══ Provided data ══

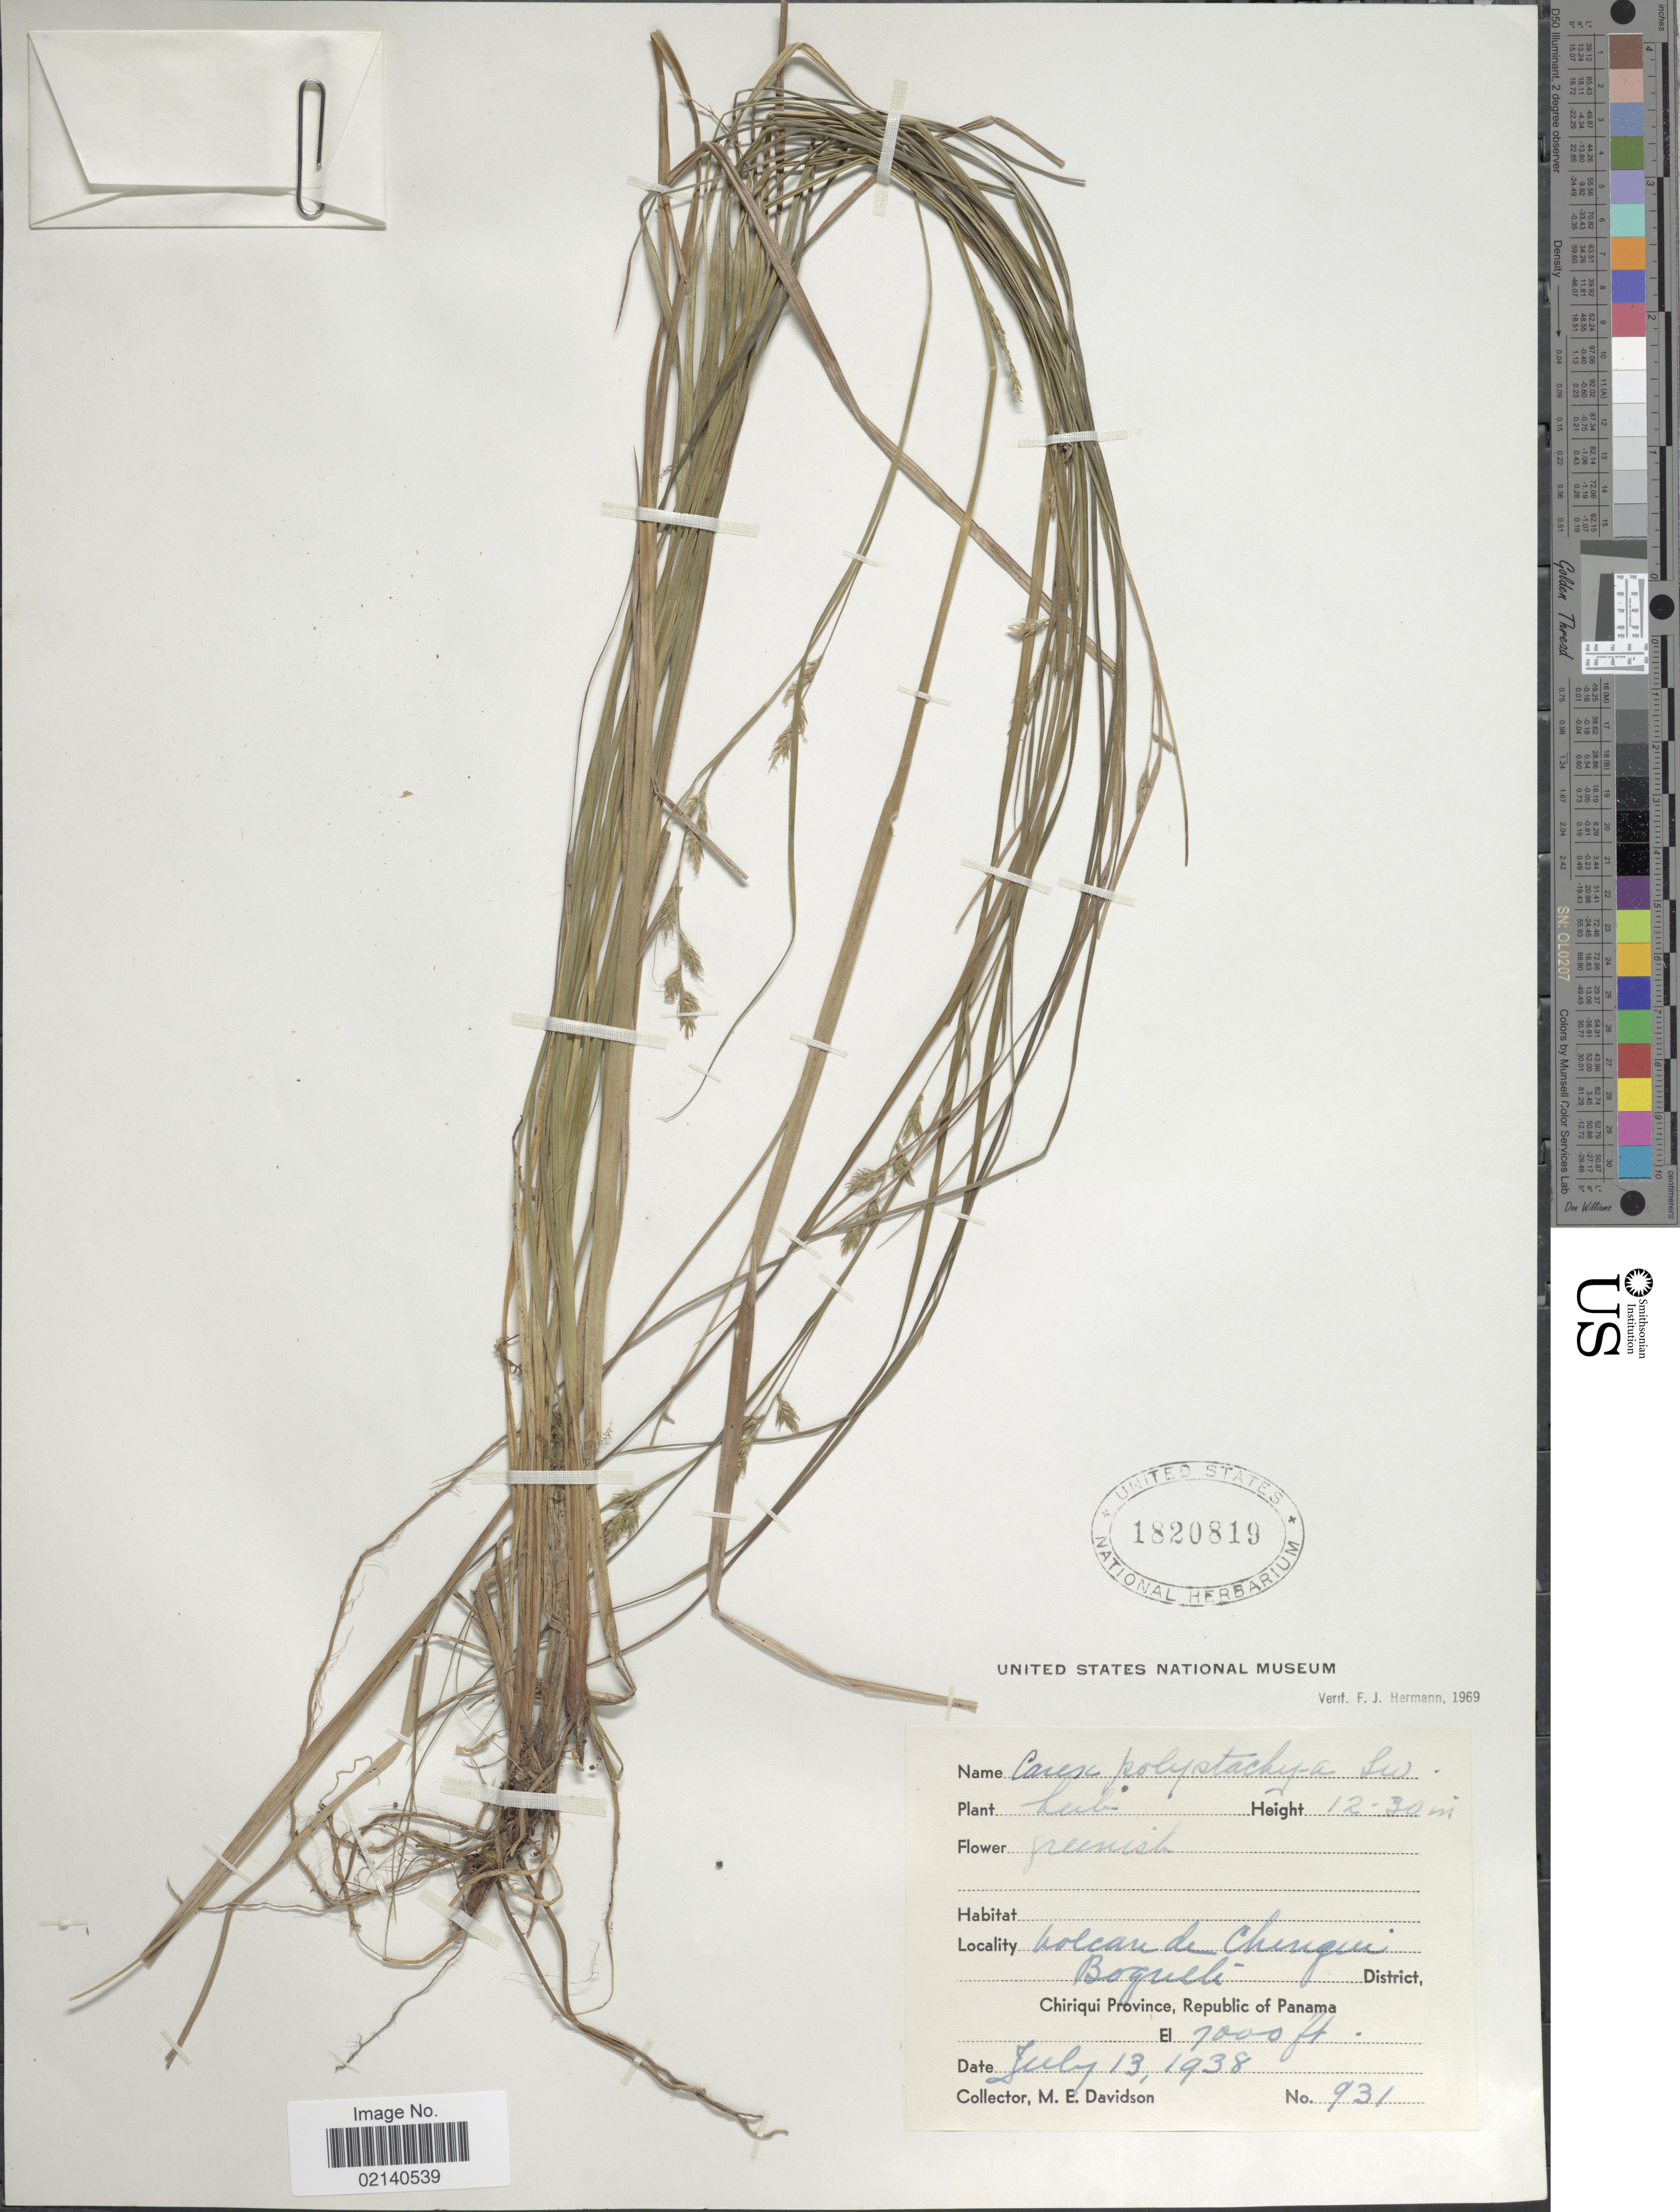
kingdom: Plantae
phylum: Tracheophyta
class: Liliopsida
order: Poales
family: Cyperaceae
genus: Carex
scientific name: Carex polystachya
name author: Sw. ex Wahlenb.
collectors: M. E. Davidson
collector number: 931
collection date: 1938-07-13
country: Panama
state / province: Chiriqui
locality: Volcan de Chiriqui, Boquete District, Republic of Panama.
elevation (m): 2134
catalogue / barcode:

═══

Prompt: Reproduce every line of the data above word for word, and leave the pictures out.

Solution to this exercise:
kingdom: Plantae
phylum: Tracheophyta
class: Liliopsida
order: Poales
family: Cyperaceae
genus: Carex
scientific name: Carex polystachya
name author: Sw. ex Wahlenb.
collectors: M. E. Davidson
collector number: 931
collection date: 1938-07-13
country: Panama
state / province: Chiriqui
locality: Volcan de Chiriqui, Boquete District, Republic of Panama.
elevation (m): 2134
catalogue / barcode:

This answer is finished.